Id be tempted to ask for a second opinion. A quick glance at the literature around naltrexone suggests there is little to no info regarding caesarian section planning. There is an outdated impression that spinal anaesthesia can worsen MS, but there is no direct evidence for this, only case report and anecdote see this article. I wonder if this is why they are suggesting GA. I have given many spinal anaesthetics to patients with MS and not had a problem, though i do not work in obstetrics anymore. GA in MS carries its own issues as you will know.

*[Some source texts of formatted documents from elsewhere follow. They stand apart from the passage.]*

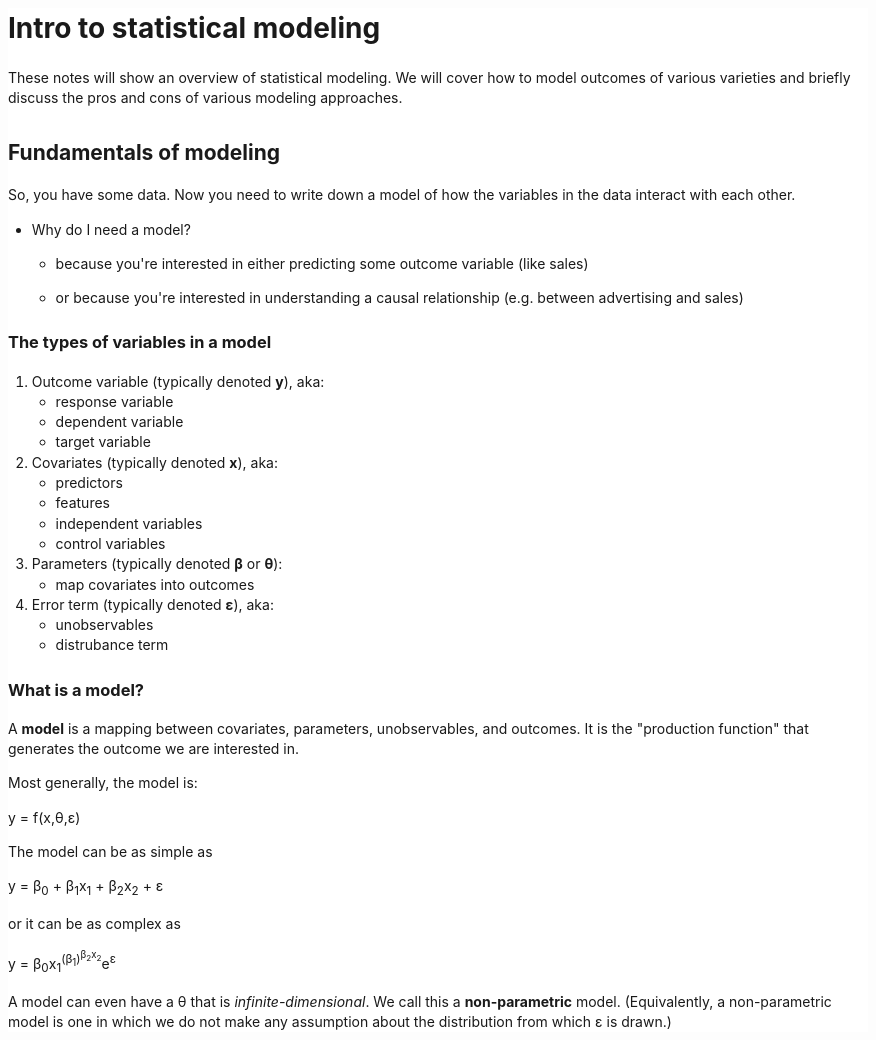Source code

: # Intro to statistical modeling
These notes will show an overview of statistical modeling. We will cover how to model outcomes of various varieties and briefly discuss the pros and cons of various modeling approaches. 

## Fundamentals of modeling
So, you have some data. Now you need to write down a model of how the variables in the data interact with each other.

* Why do I need a model?

    - because you're interested in either predicting some outcome variable (like sales)

    - or because you're interested in understanding a causal relationship (e.g. between advertising and sales)


### The types of variables in a model

1. Outcome variable (typically denoted **y**), aka:
    * response variable
    * dependent variable
    * target variable
2. Covariates (typically denoted **x**), aka:
    * predictors
    * features
    * independent variables
    * control variables
3. Parameters (typically denoted **&beta;** or **&theta;**):
    * map covariates into outcomes
4. Error term (typically denoted **&epsilon;**), aka:
    * unobservables
    * distrubance term

### What is a model?

A **model** is a mapping between covariates, parameters, unobservables, and outcomes. It is the "production function" that generates the outcome we are interested in.

Most generally, the model is:

y = f(x,&theta;,&epsilon;)

The model can be as simple as

y = &beta;<sub>0</sub> + &beta;<sub>1</sub>x<sub>1</sub> + &beta;<sub>2</sub>x<sub>2</sub> + &epsilon;

or it can be as complex as

y = &beta;<sub>0</sub>x<sub>1</sub><sup>(&beta;<sub>1</sub>)<sup>&beta;<sub>2</sub>x<sub>2</sub></sup></sup>e<sup>&epsilon;</sup>

A model can even have a &theta; that is *infinite-dimensional*. We call this a **non-parametric** model. (Equivalently, a non-parametric model is one in which we do not make any assumption about the distribution from which &epsilon; is drawn.)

Personally, in your shoes, I would ask them to attempt a local anaesthetic only combined spinal epidural. this would almost certainly use levobupivicaine. There is a lower dose in the intrathecal space giving greater control through the epidural to raise the block high enough, without causing significant hypotension. The epidural could then be left in for 24hrs+ for postoperative pain relief. Neither the spinal nor epidural should have any opiates in (fentanyl, morphine or diamorphine). If they are worried it won't work, and there's no evidence to suggest it won't, you can always have GA as a plan B.
Without a postop epidural, paracetamol and NSAIDs would have to be the mainstay of your analgesia, so I can't understand why they are against their use.
The acute pain consultants in the hospital (anaesthetists with special interest in pain) would be worth a chat with. They should certainly be involved in your care as will have good background knowledge regarding naltrexone in the postoperative period.
Of course, if you're happy to have a GA then that's fine! I don't mean to suggest that a GA is dreadful, just really wouldn't be my choice in your shoes.
Thanks for all of that. I really don't want a GA, as having a GA for an emergency appendicectomy 18 months ago left my MS temporarily unbearable (extreme nausea and vertigo exacerbated by cerebellum lesion), and I would rather avoid that! Not to mention the psychological aspect of wanting to be 'present' at the birth if I can.
I've had a spinal before - in my last birth - when I needed forceps and episiotomy, and there were no ill effects from it that I am aware of. I put the post partum relapse (where I developed spinal cord lesions) down to being hormonal changes which are known to place someone with ms at a higher risk of relapse for 3 months, rather than linked to having had a spinal analgesia.
I really appreciate your input, I must admit I was really surprised to be told it has to be a GA so am grateful for your confirmation of this and will see if I can explore a second opinion. It's so awkward though, as I used to work although alongside this anaesthetist, however I realise I probably have to choose between the birth thats right for me or the professional pride of an ex colleague.